Required work:
What's needed: every entry, printed exactly, minus the images.

(Given records Opens)

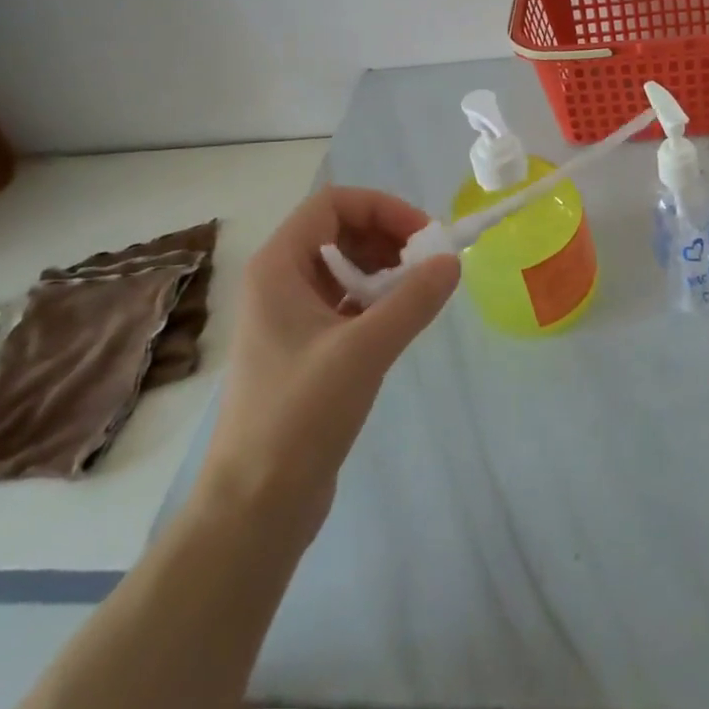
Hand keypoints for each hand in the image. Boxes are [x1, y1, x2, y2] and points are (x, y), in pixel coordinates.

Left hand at [197, 187, 458, 526]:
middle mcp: (279, 282)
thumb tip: (452, 261)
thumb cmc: (299, 416)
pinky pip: (345, 301)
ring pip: (344, 266)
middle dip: (387, 236)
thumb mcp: (364, 350)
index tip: (423, 237)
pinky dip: (376, 299)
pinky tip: (401, 320)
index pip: (332, 204)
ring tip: (418, 291)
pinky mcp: (304, 348)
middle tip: (427, 263)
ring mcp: (289, 316)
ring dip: (384, 268)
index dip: (382, 208)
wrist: (256, 505)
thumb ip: (413, 300)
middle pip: (339, 229)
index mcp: (278, 267)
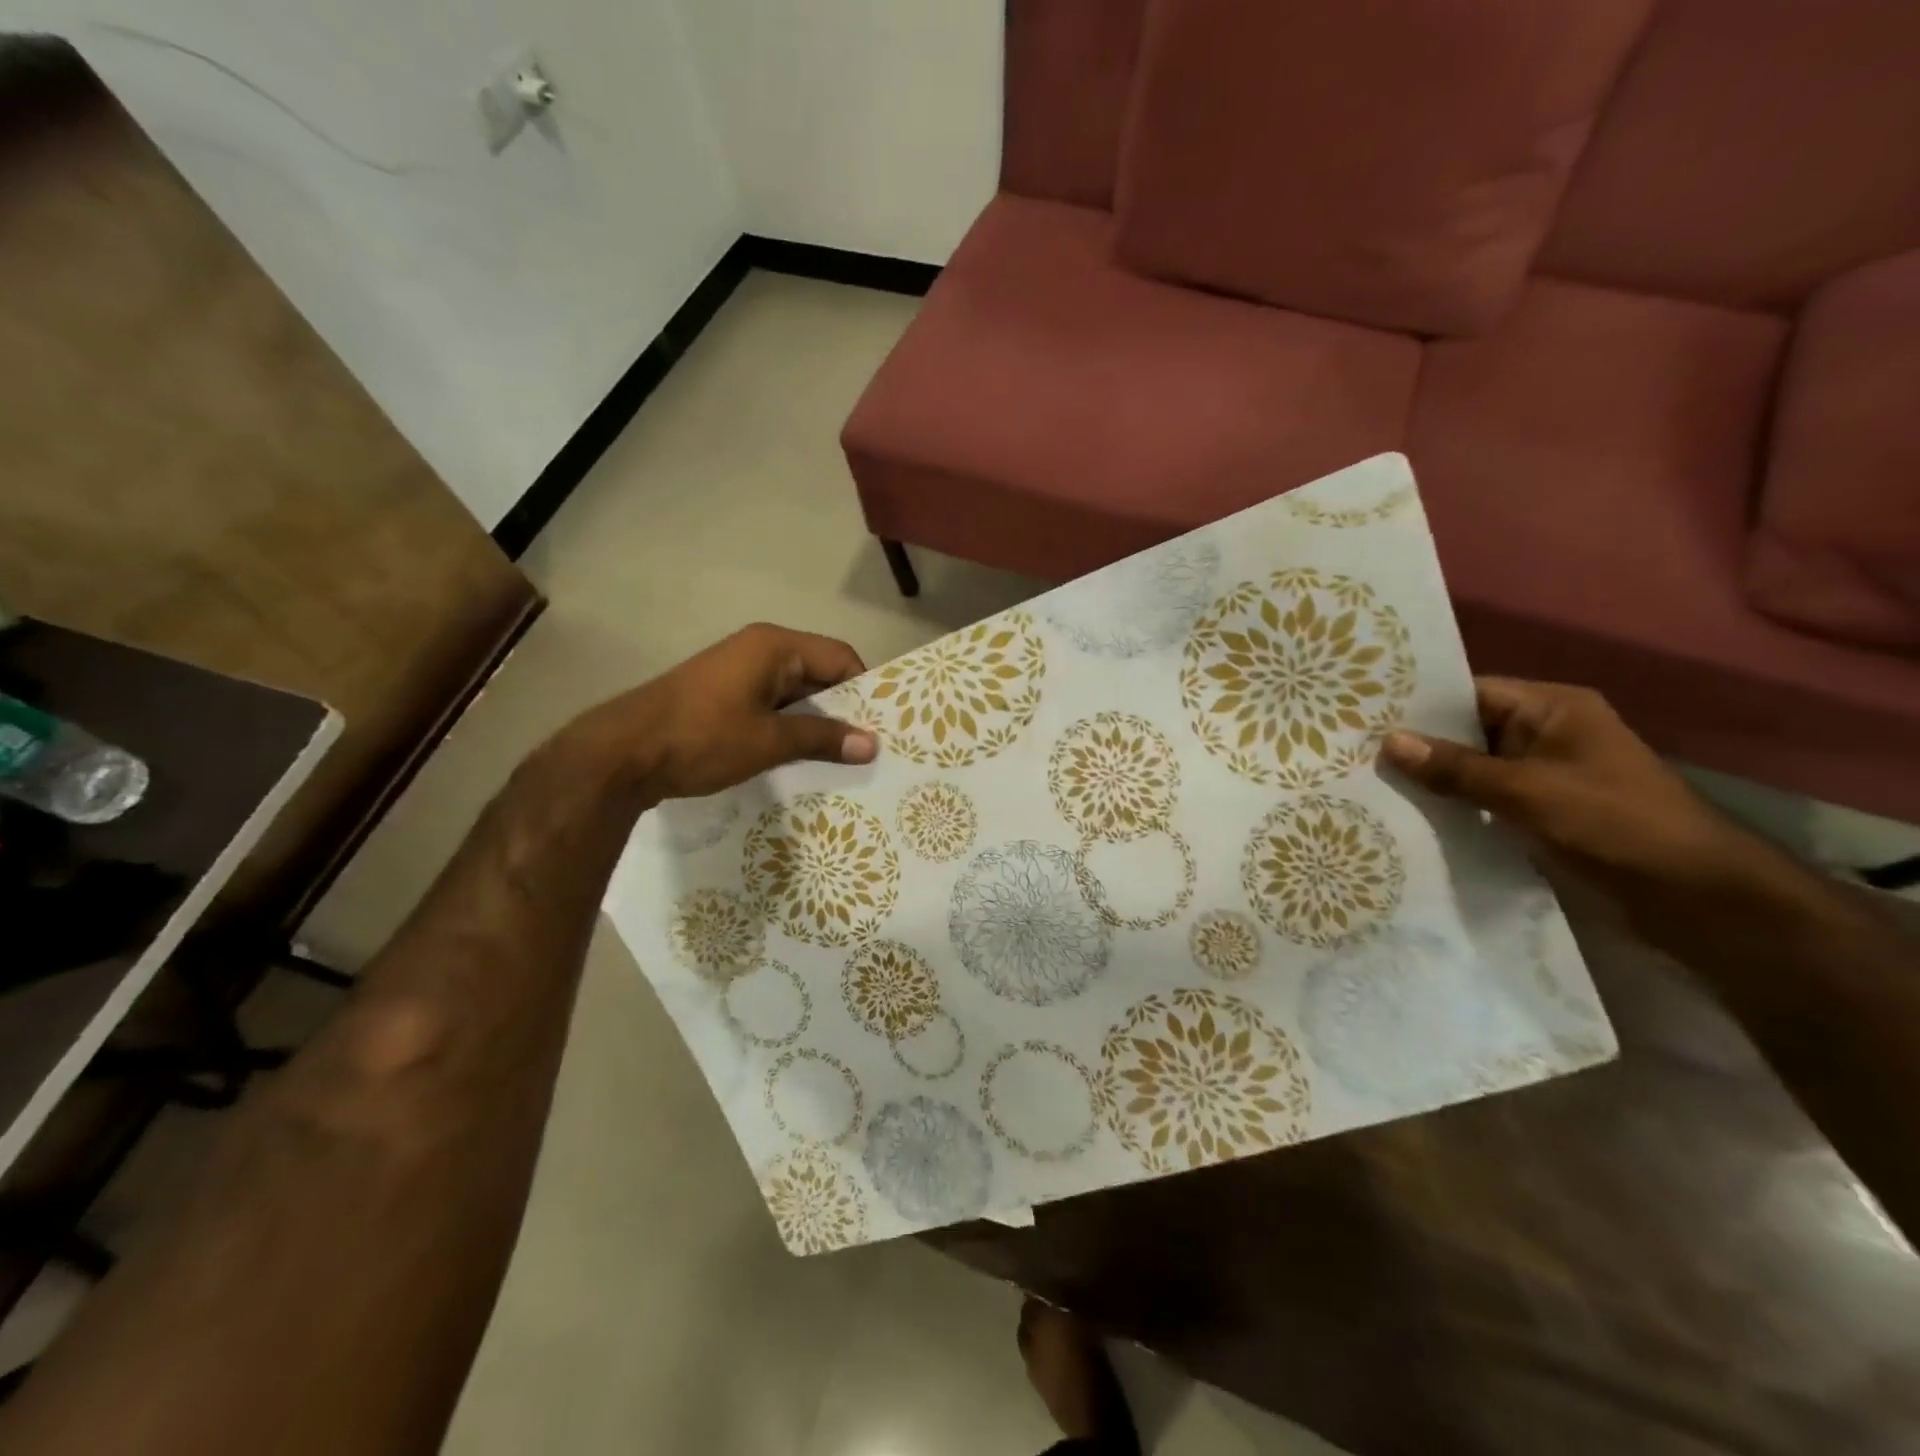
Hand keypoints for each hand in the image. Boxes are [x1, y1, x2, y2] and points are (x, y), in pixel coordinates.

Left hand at [577, 624, 878, 801]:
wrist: (622, 753)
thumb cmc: (702, 737)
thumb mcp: (769, 741)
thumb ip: (823, 739)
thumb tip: (872, 744)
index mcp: (774, 646)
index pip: (840, 658)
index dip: (864, 690)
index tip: (882, 726)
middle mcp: (759, 649)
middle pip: (818, 673)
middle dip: (842, 709)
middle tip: (868, 747)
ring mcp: (738, 672)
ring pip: (794, 693)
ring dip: (815, 723)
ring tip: (841, 758)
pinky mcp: (723, 695)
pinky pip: (771, 705)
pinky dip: (789, 727)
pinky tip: (801, 758)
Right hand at [1379, 678, 1765, 909]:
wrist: (1695, 898)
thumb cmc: (1614, 824)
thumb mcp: (1527, 791)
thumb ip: (1456, 768)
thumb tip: (1389, 741)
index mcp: (1553, 709)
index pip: (1470, 692)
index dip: (1418, 703)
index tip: (1361, 712)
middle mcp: (1545, 735)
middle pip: (1466, 730)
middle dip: (1415, 744)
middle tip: (1350, 749)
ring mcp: (1543, 776)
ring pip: (1471, 768)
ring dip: (1430, 778)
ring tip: (1365, 781)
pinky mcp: (1540, 813)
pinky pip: (1483, 799)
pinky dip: (1451, 805)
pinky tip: (1406, 814)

(Given records Closes)

Finished task:
Hand keypoints for each hand in the image. Boxes are [x1, y1, x2, y2] and points are (x, y), in pixel coordinates.

Left hand at [197, 187, 458, 526]:
middle mcp: (279, 282)
thumb tip: (452, 261)
thumb cmc: (299, 416)
pinky pip: (345, 301)
ring pip: (344, 266)
middle dip: (387, 236)
thumb mcp: (364, 350)
index tip: (423, 237)
pinky dip: (376, 299)
pinky tip: (401, 320)
index pip: (332, 204)
ring tip: (418, 291)
pinky mcp: (304, 348)
middle tip: (427, 263)
ring mcp: (289, 316)
ring dip: (384, 268)
index dip: (382, 208)
wrist: (256, 505)
thumb ip: (413, 300)
middle pip: (339, 229)
index mcp: (278, 267)
Hand keypoints for each hand in the image. Boxes are [x1, y1, x2, y2] and points are (x, y), in pixel coordinates.

Left hand at [577, 624, 878, 801]:
wrist: (622, 753)
thumb cmc: (702, 737)
thumb mcp: (769, 741)
thumb ip: (823, 739)
thumb tip: (872, 744)
index mcp: (774, 646)
index pip: (840, 658)
index dip: (864, 690)
index tip: (882, 726)
middle mcp: (759, 649)
middle pip: (818, 673)
middle dip: (842, 709)
middle tip: (868, 747)
ring mcp: (738, 672)
ring pip: (794, 693)
ring dip: (815, 723)
ring tip: (841, 758)
pinky mcp: (723, 695)
pinky pip: (771, 705)
pinky dip: (789, 727)
pinky tip: (801, 758)
Right hand at [1379, 678, 1765, 909]:
wrist: (1695, 898)
thumb cmc: (1614, 824)
thumb mcp: (1527, 791)
thumb ip: (1456, 768)
thumb tip: (1389, 741)
index mcp: (1553, 709)
index pip: (1470, 692)
index dip: (1418, 703)
index tip: (1361, 712)
middle mcp: (1545, 735)
middle pip: (1466, 730)
middle dip: (1415, 744)
middle tip: (1350, 749)
ring mcp: (1543, 776)
ring pip: (1471, 768)
ring dip: (1430, 778)
ring tip: (1365, 781)
pinky mcp: (1540, 813)
pinky pip: (1483, 799)
pinky dip: (1451, 805)
pinky tip: (1406, 814)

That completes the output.